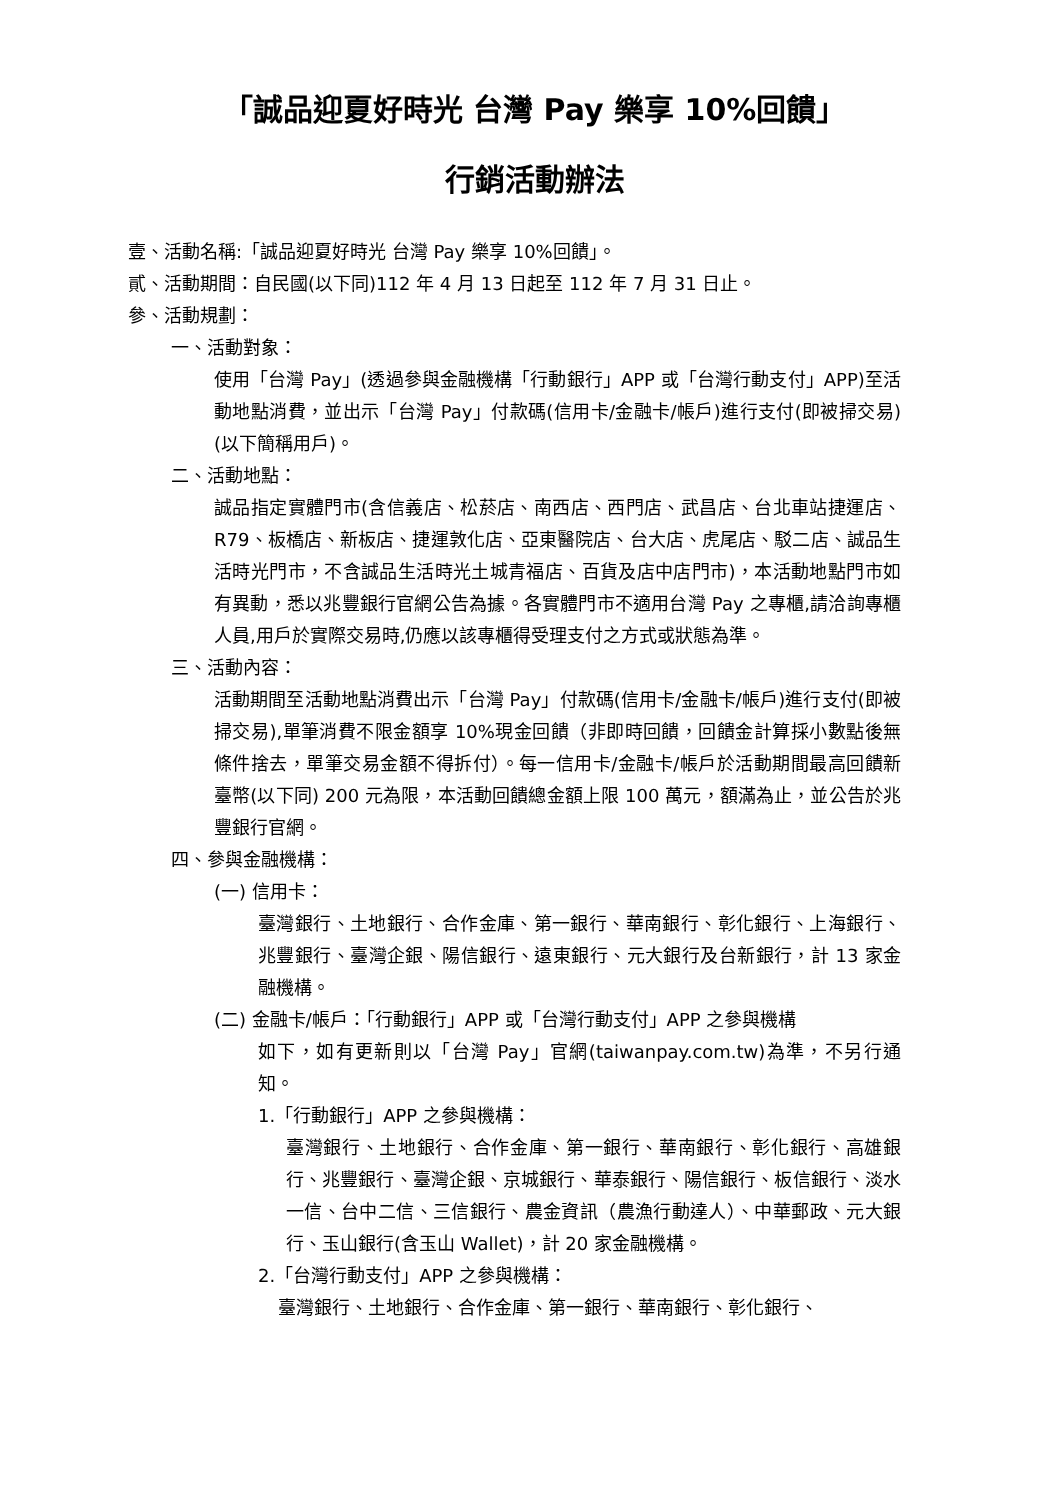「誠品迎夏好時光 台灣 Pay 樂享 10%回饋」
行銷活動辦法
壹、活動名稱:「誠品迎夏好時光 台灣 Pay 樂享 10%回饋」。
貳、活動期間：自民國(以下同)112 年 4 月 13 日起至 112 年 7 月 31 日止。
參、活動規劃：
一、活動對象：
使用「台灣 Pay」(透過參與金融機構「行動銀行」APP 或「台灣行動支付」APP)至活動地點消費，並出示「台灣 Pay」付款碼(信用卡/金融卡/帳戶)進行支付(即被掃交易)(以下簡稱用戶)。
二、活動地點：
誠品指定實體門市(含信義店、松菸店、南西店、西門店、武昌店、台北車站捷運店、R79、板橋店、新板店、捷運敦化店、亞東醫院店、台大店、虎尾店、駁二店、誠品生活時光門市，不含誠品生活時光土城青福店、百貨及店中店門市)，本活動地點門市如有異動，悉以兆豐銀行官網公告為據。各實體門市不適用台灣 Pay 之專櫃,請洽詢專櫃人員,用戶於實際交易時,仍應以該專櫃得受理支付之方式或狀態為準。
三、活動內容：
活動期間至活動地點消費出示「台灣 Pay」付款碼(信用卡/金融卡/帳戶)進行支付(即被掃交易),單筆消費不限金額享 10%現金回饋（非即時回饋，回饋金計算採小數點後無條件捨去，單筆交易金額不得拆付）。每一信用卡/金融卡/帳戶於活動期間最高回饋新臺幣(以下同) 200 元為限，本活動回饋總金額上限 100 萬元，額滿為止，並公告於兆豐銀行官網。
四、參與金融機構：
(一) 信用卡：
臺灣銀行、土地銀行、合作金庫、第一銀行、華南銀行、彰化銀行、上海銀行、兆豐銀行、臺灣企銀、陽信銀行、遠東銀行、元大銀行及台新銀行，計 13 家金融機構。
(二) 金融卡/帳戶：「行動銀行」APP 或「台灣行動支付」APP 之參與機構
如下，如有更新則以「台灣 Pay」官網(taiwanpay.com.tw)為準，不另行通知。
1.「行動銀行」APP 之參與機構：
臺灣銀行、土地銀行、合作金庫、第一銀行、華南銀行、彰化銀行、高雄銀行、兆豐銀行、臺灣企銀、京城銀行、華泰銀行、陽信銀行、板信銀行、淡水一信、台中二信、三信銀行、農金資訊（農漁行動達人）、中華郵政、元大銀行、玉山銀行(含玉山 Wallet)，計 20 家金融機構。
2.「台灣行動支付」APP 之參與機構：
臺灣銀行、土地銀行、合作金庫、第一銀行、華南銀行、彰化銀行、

* * *

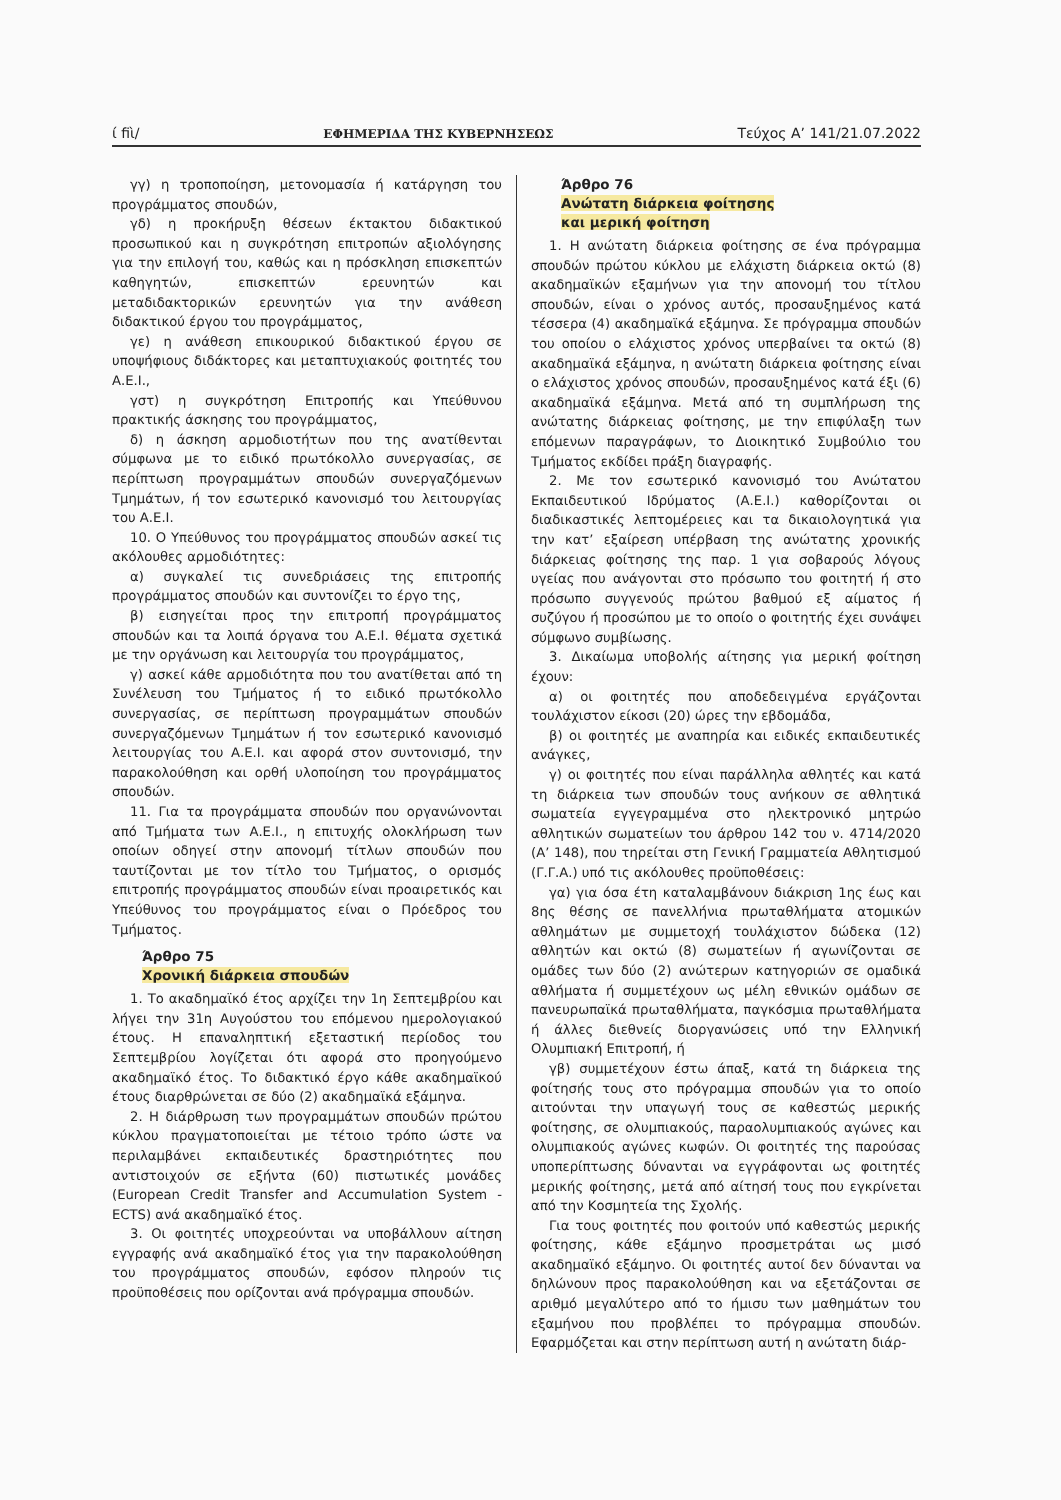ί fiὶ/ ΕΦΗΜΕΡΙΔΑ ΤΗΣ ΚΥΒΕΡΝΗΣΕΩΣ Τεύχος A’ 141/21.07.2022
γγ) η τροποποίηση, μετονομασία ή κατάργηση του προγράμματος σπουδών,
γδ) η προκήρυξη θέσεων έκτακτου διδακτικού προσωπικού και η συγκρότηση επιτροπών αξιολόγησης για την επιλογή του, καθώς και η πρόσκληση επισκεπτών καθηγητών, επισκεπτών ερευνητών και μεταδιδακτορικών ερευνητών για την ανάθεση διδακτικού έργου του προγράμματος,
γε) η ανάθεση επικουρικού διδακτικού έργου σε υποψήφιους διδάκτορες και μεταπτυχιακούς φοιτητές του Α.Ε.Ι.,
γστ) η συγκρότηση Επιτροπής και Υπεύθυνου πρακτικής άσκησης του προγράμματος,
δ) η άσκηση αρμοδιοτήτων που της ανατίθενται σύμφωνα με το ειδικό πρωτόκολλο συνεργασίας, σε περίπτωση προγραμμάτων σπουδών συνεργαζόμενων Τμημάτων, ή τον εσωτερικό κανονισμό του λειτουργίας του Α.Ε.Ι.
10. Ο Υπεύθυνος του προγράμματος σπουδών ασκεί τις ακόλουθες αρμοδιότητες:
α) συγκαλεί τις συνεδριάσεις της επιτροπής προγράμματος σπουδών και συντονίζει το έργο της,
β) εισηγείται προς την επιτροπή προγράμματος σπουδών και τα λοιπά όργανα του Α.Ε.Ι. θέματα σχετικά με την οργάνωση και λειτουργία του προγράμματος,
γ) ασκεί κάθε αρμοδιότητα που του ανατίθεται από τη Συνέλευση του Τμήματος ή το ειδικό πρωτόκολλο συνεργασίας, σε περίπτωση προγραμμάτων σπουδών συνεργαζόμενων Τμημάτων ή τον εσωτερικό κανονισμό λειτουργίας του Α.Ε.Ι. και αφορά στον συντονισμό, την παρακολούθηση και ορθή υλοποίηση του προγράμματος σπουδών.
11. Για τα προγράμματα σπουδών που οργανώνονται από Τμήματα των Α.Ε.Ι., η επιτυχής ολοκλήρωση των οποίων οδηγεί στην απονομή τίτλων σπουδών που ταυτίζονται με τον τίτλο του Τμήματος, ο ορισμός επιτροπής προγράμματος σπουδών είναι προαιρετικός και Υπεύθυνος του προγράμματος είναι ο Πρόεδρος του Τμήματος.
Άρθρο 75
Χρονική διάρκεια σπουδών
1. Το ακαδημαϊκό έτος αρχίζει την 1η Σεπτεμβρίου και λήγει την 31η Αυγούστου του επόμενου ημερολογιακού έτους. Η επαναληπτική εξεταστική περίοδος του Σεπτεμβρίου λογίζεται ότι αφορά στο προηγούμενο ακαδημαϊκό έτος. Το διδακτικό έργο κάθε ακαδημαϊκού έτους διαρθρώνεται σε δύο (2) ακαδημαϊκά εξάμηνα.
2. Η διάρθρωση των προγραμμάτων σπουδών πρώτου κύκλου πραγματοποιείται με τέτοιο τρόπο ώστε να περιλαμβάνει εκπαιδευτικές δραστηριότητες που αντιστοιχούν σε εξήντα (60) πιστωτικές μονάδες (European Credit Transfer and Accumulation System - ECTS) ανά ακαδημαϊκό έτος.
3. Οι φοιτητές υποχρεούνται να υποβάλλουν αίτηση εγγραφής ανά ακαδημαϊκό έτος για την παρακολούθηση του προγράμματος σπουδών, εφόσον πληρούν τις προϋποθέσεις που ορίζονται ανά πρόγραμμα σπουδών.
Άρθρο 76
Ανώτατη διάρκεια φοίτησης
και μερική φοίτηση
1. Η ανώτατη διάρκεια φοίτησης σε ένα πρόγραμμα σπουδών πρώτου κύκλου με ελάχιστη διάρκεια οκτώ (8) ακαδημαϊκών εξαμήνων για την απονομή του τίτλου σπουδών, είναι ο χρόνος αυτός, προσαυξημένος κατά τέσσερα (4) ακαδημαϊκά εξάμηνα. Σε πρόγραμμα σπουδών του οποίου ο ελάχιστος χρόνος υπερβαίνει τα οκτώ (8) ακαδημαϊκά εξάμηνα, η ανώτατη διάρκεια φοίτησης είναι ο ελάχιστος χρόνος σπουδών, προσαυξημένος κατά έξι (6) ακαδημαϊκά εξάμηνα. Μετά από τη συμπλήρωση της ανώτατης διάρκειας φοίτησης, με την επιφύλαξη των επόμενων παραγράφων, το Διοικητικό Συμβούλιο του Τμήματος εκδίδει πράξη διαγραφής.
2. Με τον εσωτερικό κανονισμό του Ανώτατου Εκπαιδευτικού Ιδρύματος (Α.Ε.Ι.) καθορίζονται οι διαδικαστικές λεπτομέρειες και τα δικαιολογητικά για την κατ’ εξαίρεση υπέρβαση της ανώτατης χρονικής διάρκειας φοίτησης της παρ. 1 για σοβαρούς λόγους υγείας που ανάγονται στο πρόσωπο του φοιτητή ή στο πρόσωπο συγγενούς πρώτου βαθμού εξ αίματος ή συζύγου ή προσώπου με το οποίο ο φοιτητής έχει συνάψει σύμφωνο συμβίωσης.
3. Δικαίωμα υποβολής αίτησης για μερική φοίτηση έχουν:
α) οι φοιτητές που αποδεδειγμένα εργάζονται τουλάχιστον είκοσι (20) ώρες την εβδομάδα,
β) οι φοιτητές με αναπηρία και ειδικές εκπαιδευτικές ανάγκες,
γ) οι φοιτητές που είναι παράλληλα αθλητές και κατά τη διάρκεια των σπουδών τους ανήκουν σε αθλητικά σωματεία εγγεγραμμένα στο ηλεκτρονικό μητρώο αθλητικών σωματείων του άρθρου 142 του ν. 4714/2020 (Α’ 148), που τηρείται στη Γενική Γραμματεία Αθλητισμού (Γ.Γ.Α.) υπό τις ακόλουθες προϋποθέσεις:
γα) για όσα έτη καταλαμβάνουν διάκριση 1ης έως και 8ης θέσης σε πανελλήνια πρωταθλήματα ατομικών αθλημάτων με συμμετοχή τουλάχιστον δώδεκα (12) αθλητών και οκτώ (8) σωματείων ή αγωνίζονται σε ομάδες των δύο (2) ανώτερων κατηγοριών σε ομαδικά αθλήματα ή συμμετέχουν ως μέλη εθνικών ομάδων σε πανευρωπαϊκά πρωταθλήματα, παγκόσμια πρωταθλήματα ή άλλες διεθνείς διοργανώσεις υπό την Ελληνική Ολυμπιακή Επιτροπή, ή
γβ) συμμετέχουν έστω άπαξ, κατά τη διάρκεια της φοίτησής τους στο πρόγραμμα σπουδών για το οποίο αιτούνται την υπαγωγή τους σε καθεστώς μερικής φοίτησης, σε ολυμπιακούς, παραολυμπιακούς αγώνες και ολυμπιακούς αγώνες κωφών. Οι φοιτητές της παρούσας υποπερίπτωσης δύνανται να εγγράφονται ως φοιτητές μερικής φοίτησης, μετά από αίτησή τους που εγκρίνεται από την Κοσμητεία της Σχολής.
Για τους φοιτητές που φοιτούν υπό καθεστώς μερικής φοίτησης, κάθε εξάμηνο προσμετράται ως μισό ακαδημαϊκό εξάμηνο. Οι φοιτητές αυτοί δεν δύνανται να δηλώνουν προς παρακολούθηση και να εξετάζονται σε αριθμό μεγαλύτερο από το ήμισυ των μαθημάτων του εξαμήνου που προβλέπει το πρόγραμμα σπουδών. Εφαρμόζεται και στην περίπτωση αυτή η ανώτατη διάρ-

■ **Task requirements**
Of the lines above, extract only those from the line with "β) οι φοιτητές" to the line with "γ) οι φοιτητές", both included, exactly as written.

■ **Result of the exercise**
β) οι φοιτητές με αναπηρία και ειδικές εκπαιδευτικές ανάγκες,
γ) οι φοιτητές που είναι παράλληλα αθλητές και κατά τη διάρκεια των σπουδών τους ανήκουν σε αθλητικά σωματεία εγγεγραμμένα στο ηλεκτρονικό μητρώο αθλητικών σωματείων του άρθρου 142 του ν. 4714/2020 (Α’ 148), που τηρείται στη Γενική Γραμματεία Αθλητισμού (Γ.Γ.Α.) υπό τις ακόλουθες προϋποθέσεις:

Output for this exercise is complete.